We appreciate all the requests for available Vacation Time; but it would be very helpful if you would come back and reply to your Thread when you have Withdrawn your Request or you have found Accomodations.

It would be especially helpful if you would let all know when your request for a Rental has been fullfilled by another TUGGER or some other Third Party.  It is not necessary to identify who filled the request or the terms; but we all would like to know when you have been successfully satisfied. 

Thanks for your cooperation.


----------



## eal

As in courtseying to the queen?


----------



## Goofyhobbie

I understand where one might be confused.  

We are not talking about curtseying to a Queen. 

We are talking about being * courteous* when you have found what you were looking for or you have decided to stop looking for a particular Vacation.  

It is not good TUG BBS etiquette to leave those who may be interested in the dark.  Afterall, someone may be trying to fullfill the request only to be disappointed when the original poster never replies.   

The purpose of the above message is to simply encourage everyone to report back by way of a simple reply to their own Thread when the property sought has been found through TUG or elsewhere. 

If the Vacation desired is no longer being sought, then the OP should report that fact so that others who may be trying to meet the demand will know. 

Why leave TUGGERS wondering what happened when you fail to reply to your own thread with an update on the outcome. 

Here at TUG we encourage each Member to be courteous to other Members and we ask that Guests take the time to also let everyone know when they have no further need of assistance.


----------



## Goofyhobbie

*Wow!  I Sure Missed That One!*

Eal,

As you know, a Moderator tries hard to make sure that all is going well throughout the BBS.  In my capacity as a Moderator, I can sometimes take criticism meant in jest too seriously. 
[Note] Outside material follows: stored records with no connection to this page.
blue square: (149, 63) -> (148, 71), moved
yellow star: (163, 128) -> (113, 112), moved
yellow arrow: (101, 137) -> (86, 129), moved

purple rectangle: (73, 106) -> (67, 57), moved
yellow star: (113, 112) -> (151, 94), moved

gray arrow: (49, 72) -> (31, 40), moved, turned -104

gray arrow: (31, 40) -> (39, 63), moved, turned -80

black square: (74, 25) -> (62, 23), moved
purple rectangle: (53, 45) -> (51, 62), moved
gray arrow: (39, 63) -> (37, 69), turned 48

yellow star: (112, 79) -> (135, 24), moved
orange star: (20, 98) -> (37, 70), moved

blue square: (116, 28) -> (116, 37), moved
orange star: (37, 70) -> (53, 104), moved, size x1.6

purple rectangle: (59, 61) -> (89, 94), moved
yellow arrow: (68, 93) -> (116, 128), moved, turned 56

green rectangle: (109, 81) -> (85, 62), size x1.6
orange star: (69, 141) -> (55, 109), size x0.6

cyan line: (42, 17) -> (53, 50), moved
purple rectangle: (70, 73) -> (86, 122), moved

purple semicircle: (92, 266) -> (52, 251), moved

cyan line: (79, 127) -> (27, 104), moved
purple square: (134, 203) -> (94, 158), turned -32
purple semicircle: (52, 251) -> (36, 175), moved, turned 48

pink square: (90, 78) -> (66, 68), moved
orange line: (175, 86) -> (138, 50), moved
As you correctly pointed out I misspelled the key word in the title line of this thread, spelling it as courtsey rather than the correct *courtesy.* You obviously meant to call that fact to my attention and I failed to realize what you were trying to tell me. 

I did not pick up on the mistake until another TUGGER was kind enough to advise me through a Personal Message that I had made the error.  As we all have learned it is easy to misspell a word or two from time to time; but usually the overall meaning comes through clearly.
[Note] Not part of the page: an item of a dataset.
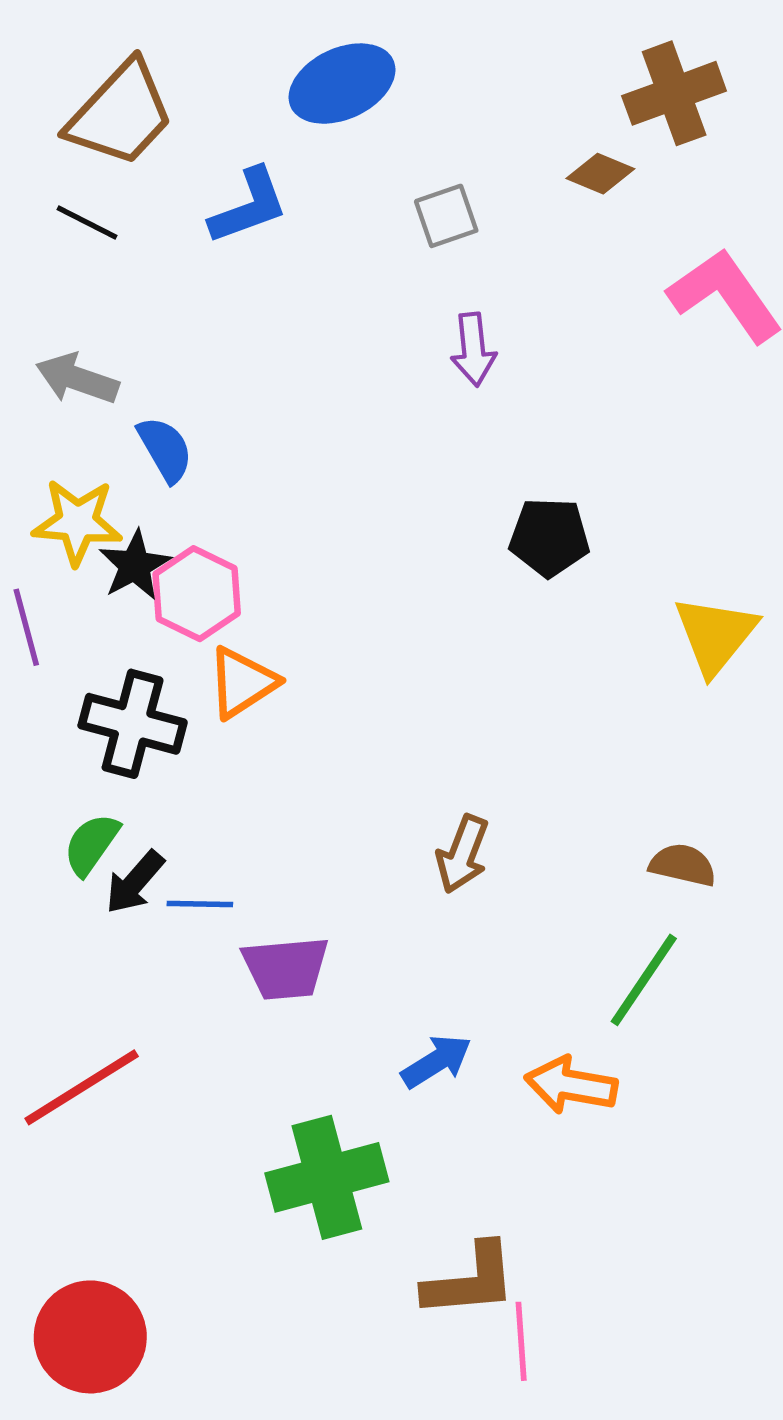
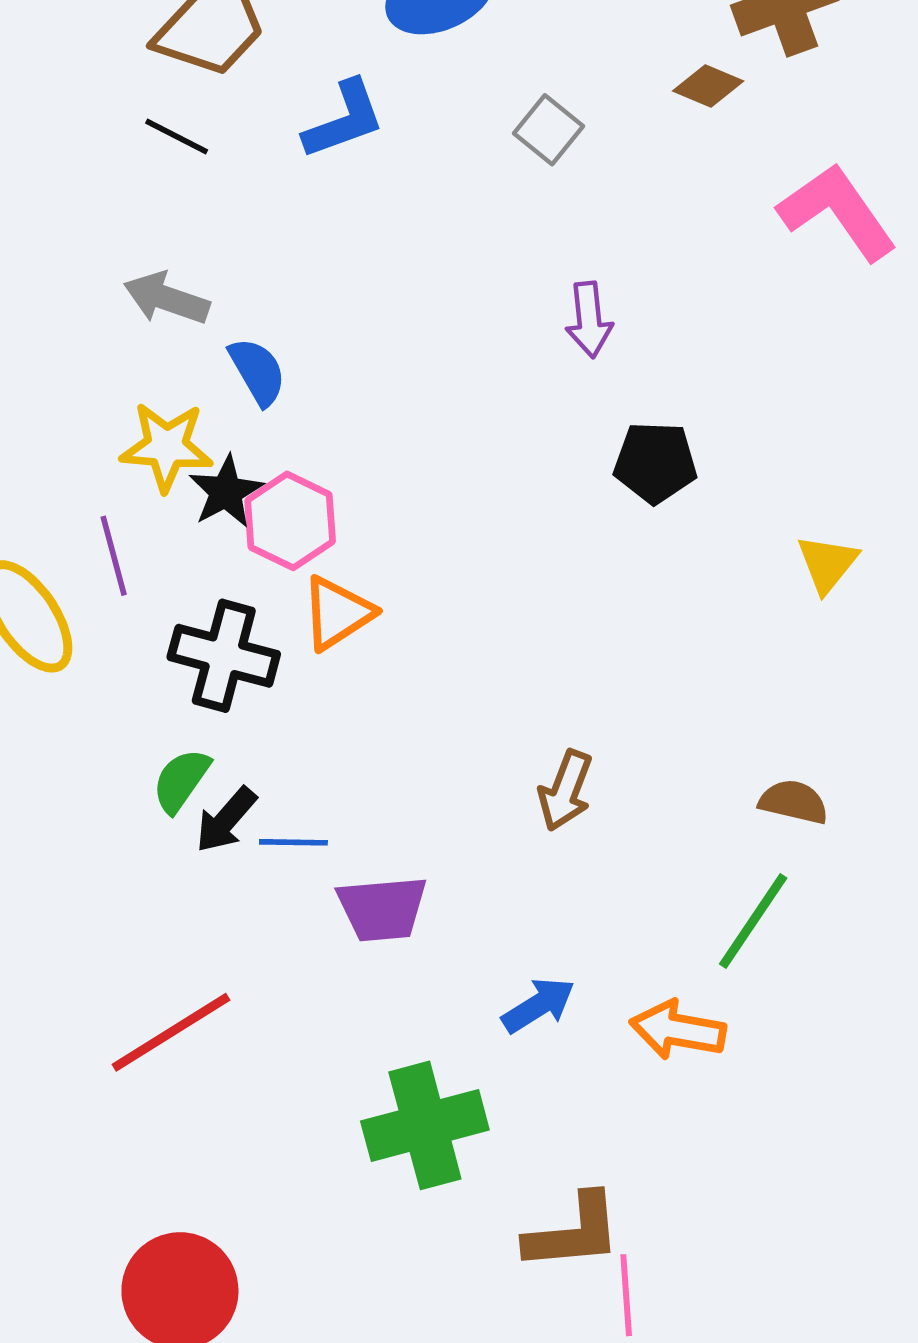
gray square: (446, 216) -> (549, 130), turned -32
purple arrow: (473, 349) -> (589, 320), moved
yellow triangle: (715, 635) -> (827, 564), size x0.7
For anyone who has never noticed, sometimes a complete paragraph with a lot of words misspelled can still be clearly read at least by the human eye. 
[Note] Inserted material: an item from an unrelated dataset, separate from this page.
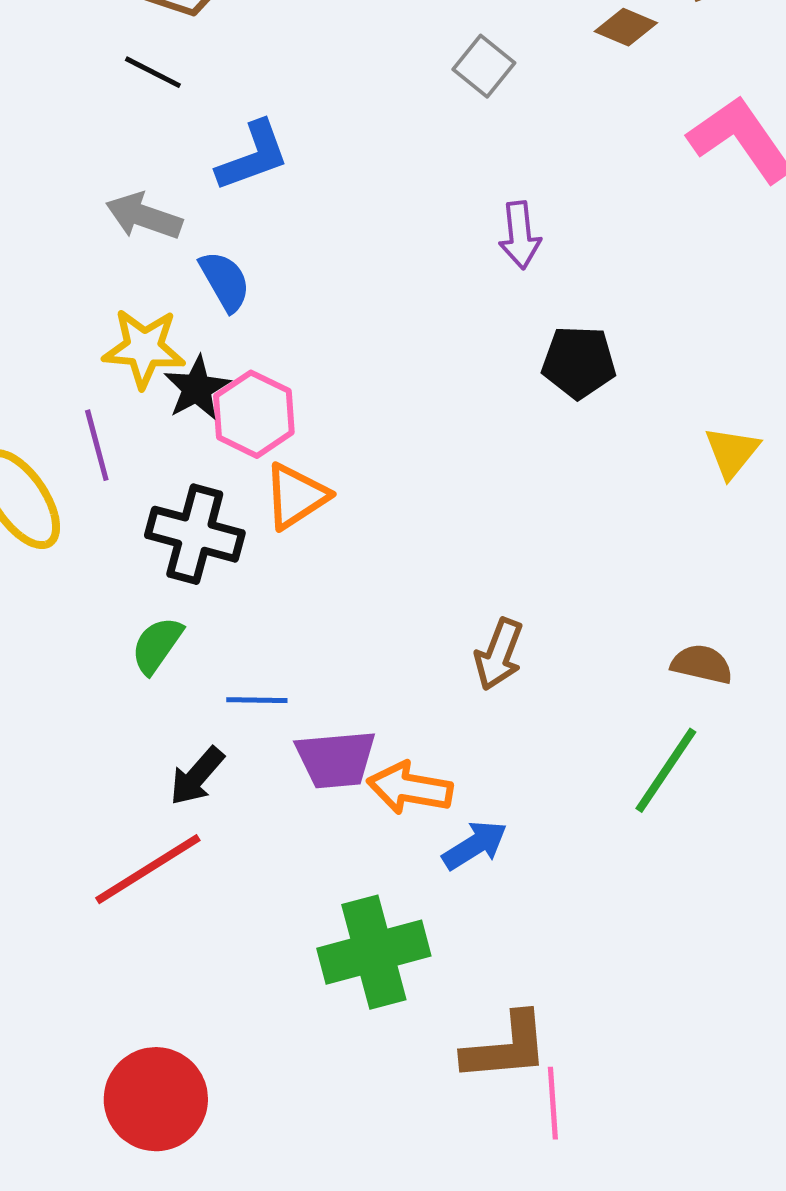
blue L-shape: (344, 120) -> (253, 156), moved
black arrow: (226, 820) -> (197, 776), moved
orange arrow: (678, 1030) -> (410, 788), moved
> Aoccdrnig to rseerach at Cmabrigde Uinervtisy, it deosn't mttaer in waht oredr the ltteers in a wrod are, the olny iprmoatnt tihng is taht the frist and lsat ltteer be at the rghit pclae. The rset can be a total mses and you can sitll raed it wouthit porbelm. Tihs is bcuseae the huamn mnid deos not raed ervey lteter by istlef, but the wrod as a wlohe. Amzanig huh?



I again apologize for the confusion caused by my initial error and I apologize for not correcting the Title misspelling until now.  It is way too easy to make typographical errors when posting on the BBS; but most of us try our best to get it right most of the time.


----------



## eal

Sorry, I must have too much of the royal wedding on the brain...


----------



## Smooth Air

How do I change the title of my ad to advise that I am withdrawing my ad?
Is it possible to change the title of my original ad?

Smooth Air


----------



## gwspops

Can you please provide a readily accessible button to mark the listing as closed, etc?

Posting another message just moves the ad to the top, which is the opposite of what we are trying to do out here.


----------



## DeniseM

gwspops said:


> Can you please provide a readily accessible button to mark the listing as closed, etc?
> 
> Posting another message just moves the ad to the top, which is the opposite of what we are trying to do out here.



Only Mods can close posts, or edit them after 48 hours, but if you contact a Mod, we'd be happy to help you do that.

If you are within 48 hours, just click EDIT and then ADVANCED EDIT, and you can edit your own title.


----------